Supplied data ::
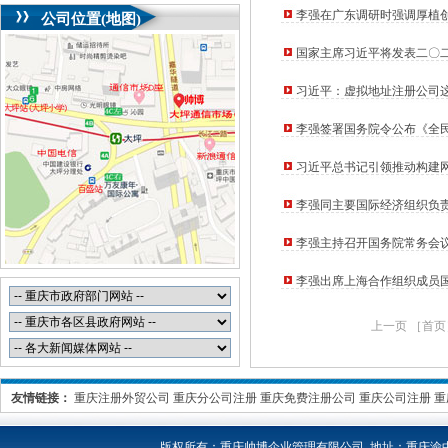
李强在广东调研时强调厚植创
公司位置(地图)
册公司开局之年工作
国家主席习近平将发表二〇
习近平：虚拟地址注册公司
李强签署国务院令公布《全
习近平总书记引领推动构建
李强同主要国际经济组织负责
李强主持召开国务院常务会
李强出席上海合作组织成员
上一页 ［首页
友情链接：
重庆注册外贸公司
重庆分公司注册
重庆免费注册公司
重庆公司注册
重
版权所有：
重庆帅博企业管理有限公司 地址：重庆渝中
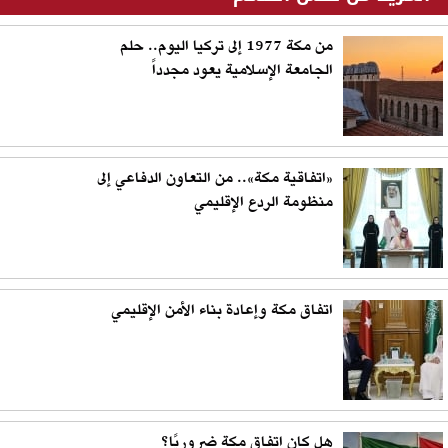
من مكة 1977 إلى تركيا اليوم.. حلم
الجامعة الإسلامية يعود مجدداً
«اتفاقية مكة».. من التعاون الدفاعي إلى
منظومة الردع الإقليمي
اتفاق مكة وإعادة بناء الأمن الإقليمي
هل كان اتفاق مكة ضروريًا؟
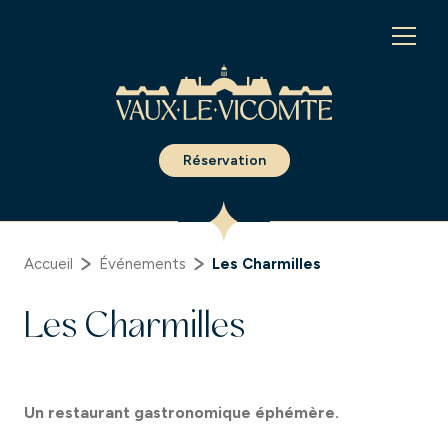
Panneau de gestion des cookies
Réservation
Accueil
Événements
Les Charmilles
Les Charmilles
Un restaurant gastronomique éphémère.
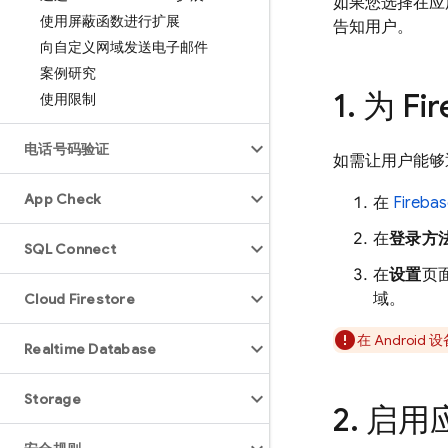
如果您选择在应
使用屏蔽函数进行扩展
告知用户。
向自定义网域发送电子邮件
案例研究
为 F
使用限制
电话号码验证
如需让用户能够通
App Check
在
Fireba
在
登录方
SQL Connect
在
设置
页
域。
Cloud Firestore
在 Andro
Realtime Database
Storage
启用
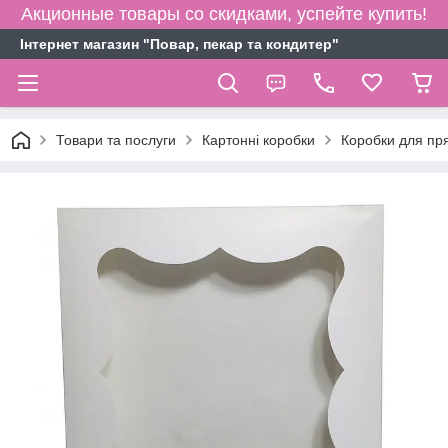
Акционные товары со скидками, успейте купить!
Інтернет магазин "Повар, пекар та кондитер"
Товари та послуги
Картонні коробки
Коробки для пря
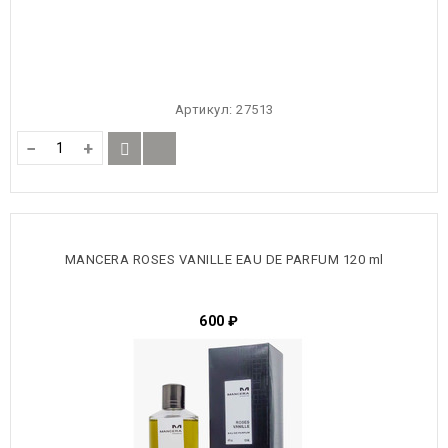
Артикул:
27513
−
+
MANCERA ROSES VANILLE EAU DE PARFUM 120 ml
600
₽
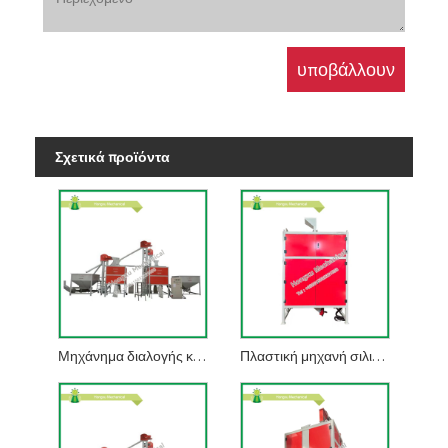
Σχετικά προϊόντα
Μηχάνημα διαλογής καουτσούκ σιλικόνης
Πλαστική μηχανή σιλικόνης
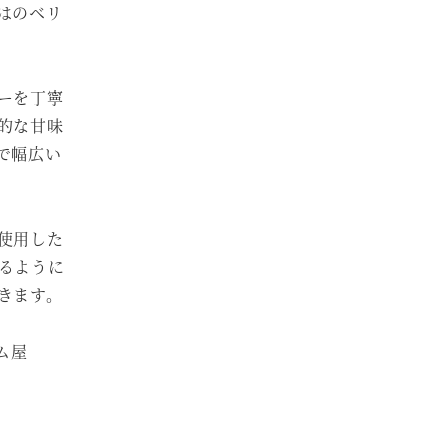
はのベリ
ーを丁寧
的な甘味
で幅広い
使用した
るように
きます。
ム屋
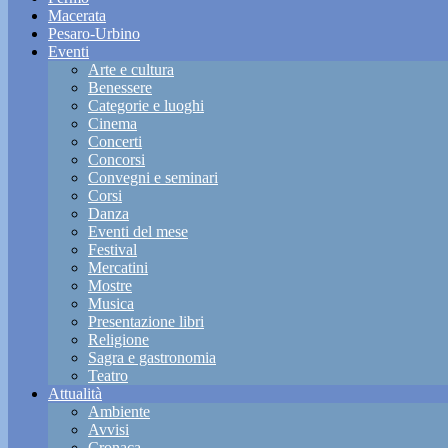
Macerata
Pesaro-Urbino
Eventi
Arte e cultura
Benessere
Categorie e luoghi
Cinema
Concerti
Concorsi
Convegni e seminari
Corsi
Danza
Eventi del mese
Festival
Mercatini
Mostre
Musica
Presentazione libri
Religione
Sagra e gastronomia
Teatro
Attualità
Ambiente
Avvisi
Cronaca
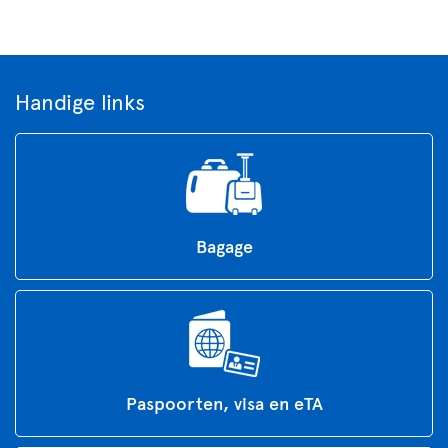
Handige links
Bagage
Paspoorten, visa en eTA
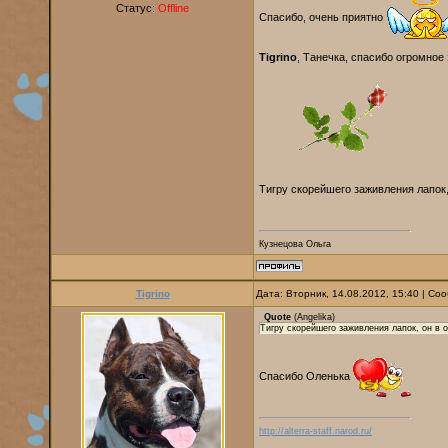
Статус:
Offline
Спасибо, очень приятно
Tigrino
, Танечка, спасибо огромное 
Тигру скорейшего заживления лапок,
Кузнецова Ольга
Tigrino
Дата: Вторник, 14.08.2012, 15:40 | С
Quote
(
Angelika
)
Тигру скорейшего заживления лапок, он в 
Спасибо Оленька
http://alterra-staff.narod.ru/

Exercise objective ::
Copy out each line from the preceding entries that mentions the word "лапок".

Task output ::
Тигру скорейшего заживления лапок,
Тигру скорейшего заживления лапок, он в 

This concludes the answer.